◆ **ISTRUZIONE**:
Aggiorna un passo dell'articolo sullo spettacolo: trascrivilo cominciando dalle parole "Inizia così la" e fermandoti dopo "verso la salvezza.", con "appenninici" al posto di "abruzzesi".

◆ **BLOCCO DI TESTO**:
L’intervista. Alessandro Blasioli in “Sciaboletta, la fuga del re”: l’ironia per smascherare la storia
Il Teatro Off di Avezzano accoglie il 2025 con lo spettacolo “Sciaboletta, la fuga del re”, scritto, diretto e interpretato da Alessandro Blasioli, in scena venerdì 10 gennaio presso il Castello Orsini di Avezzano.
Lo spettacolo, premio delle Giurie Festival Direction Under 30 di Gualtieri e Miglior Testo Festival ShortLab di Roma, ripercorre le ultime ore da sovrano del “piccolo” di casa Savoia, attraverso i suoi occhi e di tutti coloro che se la diedero a gambe con lui.
Sinossi
“9 Settembre ’43, 5.30 del mattino: una colonna di 40 auto nere sta valicando gli Appennini lungo Via Tiburtina, direzione Abruzzo; in testa alla colonna una Fiat 2800 grigio-verde con i vetri oscurati e le bandierine italiane poste sopra i fanali anteriori.”
Inizia così la fuga di Re Vittorio Emanuele Ferdinando Maria Gennaro di Savoia, a seguito della dichiarazione d’Armistizio proclamata dal Generale americano Eisenhower. Districandosi nella notte fra i selvaggi paesaggi abruzzesi, Re Vittorio Emanuele III troverà non pochi problemi lungo la via per la salvezza: i presidi tedeschi, le bande di paese e l’ombra di Mussolini, che oscura la figura sovrana al punto da farla andare in escandescenza in una invettiva antifascista quantomai attuale. La storia è nota: il vecchio Re 74enne fugge verso la salvezza.

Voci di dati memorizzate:

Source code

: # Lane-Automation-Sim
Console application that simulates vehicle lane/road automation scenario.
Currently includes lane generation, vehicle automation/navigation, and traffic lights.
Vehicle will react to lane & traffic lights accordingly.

◆ **RISPOSTA AL COMPITO**:
Inizia così la fuga di Re Vittorio Emanuele Ferdinando Maria Gennaro di Savoia, a seguito della dichiarazione d’Armistizio proclamata dal Generale americano Eisenhower. Districandosi nella notte fra i selvaggi paesaggi appenninici, Re Vittorio Emanuele III troverà non pochi problemi lungo la via per la salvezza: i presidi tedeschi, le bande di paese e l’ombra di Mussolini, che oscura la figura sovrana al punto da farla andare in escandescenza in una invettiva antifascista quantomai attuale. La storia è nota: il vecchio Re 74enne fugge verso la salvezza.